Im Januar 2014 wagt sich das Stadttheater Kufstein an einen 2456 Jahre alten Polit-Psycho-Thriller.

„Antigone“, ist das wohl bekannteste Stück von Sophokles. Es ist ein Juwel der Weltliteratur, ein kostbares Vermächtnis aus den Uranfängen der Theatergeschichte im antiken Griechenland. Erzählt wird ein blutiger Reigen aus Machtstreben und Familienliebe. Nichts ist hier verstaubt. Die Fragen, mit denen uns die Geschichte der Antigone – Tochter des Ödipus – entgegentritt, haben auch in unserer Gegenwart nichts an ihrer Sprengkraft eingebüßt.

Modern inszeniert, doch mit klassischen Texten, spielen wir dieses griechische Drama in der Art eines Stubenspieles. Es gibt keine Bühne. Es kann überall gespielt werden.

Breinössl-Bühne Innsbruck - 20.09.2014

"Das Oslo-Syndrom"

Hans-Georg und Walter wollen eine Bank ausrauben. Die Beiden hoffen, sich so ihr Leben ein wenig zu versüßen. Das durchaus gut geplante aber gewagte Unterfangen scheitert allerdings an der mangelnden Routine des Duos. Im Handumdrehen werden aus den beiden gutmütigen Bankräubern gefährliche Geiselnehmer. Diesen Eindruck haben jedenfalls die Polizei und die Medien. Was im Inneren der Bank tatsächlich geschieht, bringt unsere zwei "Helden" zur Verzweiflung. Da werden die Täter plötzlich zu Opfern, denn die Pläne der Geiseln sind mörderisch...

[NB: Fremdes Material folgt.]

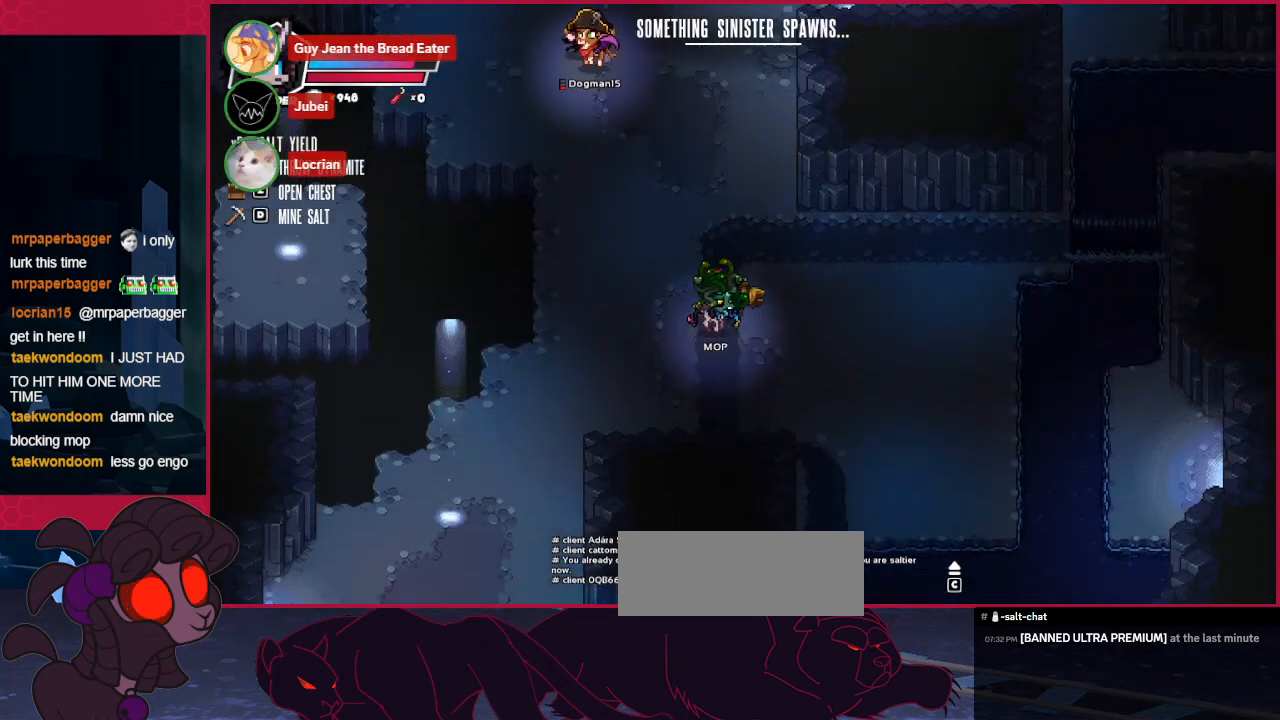
{"keys": ["down", "right"], "events": []}
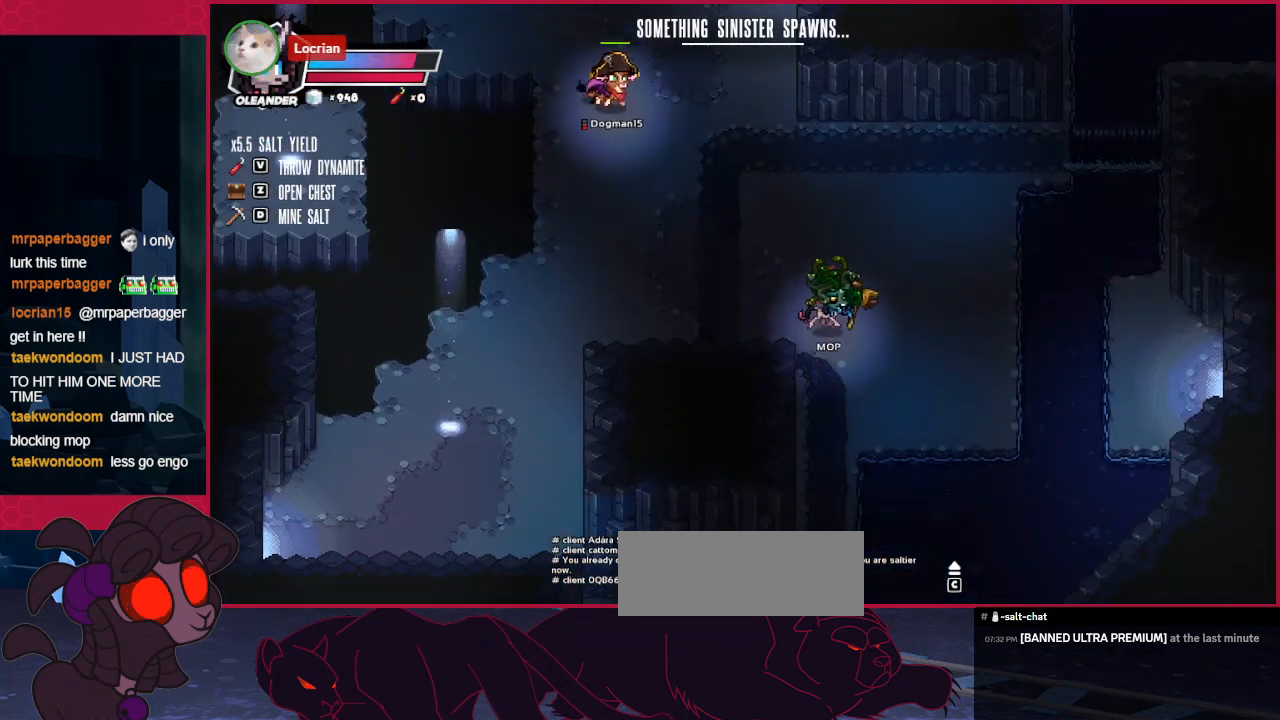
{"keys": ["right"], "events": [[206, "down", "up"]]}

mit Martin Bettazza, Stefan Esterhammer, Engelbert Kaneider, Ursula Konrad, Nicole Walch,

Regie: Thomas Strolz

Jugend-Theatergruppe Fiss - 27.09.2014

"Wie das Elefantenkind zu seinem Rüssel kam" & "Die spinnen, da oben!"

Wie das Elefantenkind seinen Rüssel bekam

Das Elefantenkind "Ele" zeichnet sich durch besondere Neugier aus. Am liebsten fragt es nach Dingen, auf die die anderen Tiere weder Antwort geben können noch wollen.

Kein Wunder, dass alle, selbst die Eltern, sich aus dem Staub machen, wenn sie nicht gar zu noch gröberen Mitteln greifen, um Ele die Fragerei auszutreiben. Und doch gibt das Elefantenkind nicht auf. Da ihm niemand sagen möchte, was das Krokodil zu Mittag isst, macht es sich auf den Weg, das Krokodil selbst zu fragen.

Und dort, am graugrünschlammigen Limpopostrom, erlebt Ele eine große Überraschung, die ihm bestätigt, dass man seine Neugier auch durch Missachtung, Schläge und Gefahren nicht verlieren darf, wenn man der Wahrheit ein Stückchen näher kommen will.

 

Die spinnen, da oben! - Eine pseudomythologische Götter-Comedy-Soap

Begleitet von einem Quartett frohgemuter Rollschuh-Grazien schlägt die Revue den Bogen von der sogenannten "Antike" bis zur Jetzt-Zeit. Was hier auch an Göttern, Heroen usw. auftritt dient ihr dazu, unsere heutigen "Strategien der Alltagsbewältigung" hemmungslos zu karikieren.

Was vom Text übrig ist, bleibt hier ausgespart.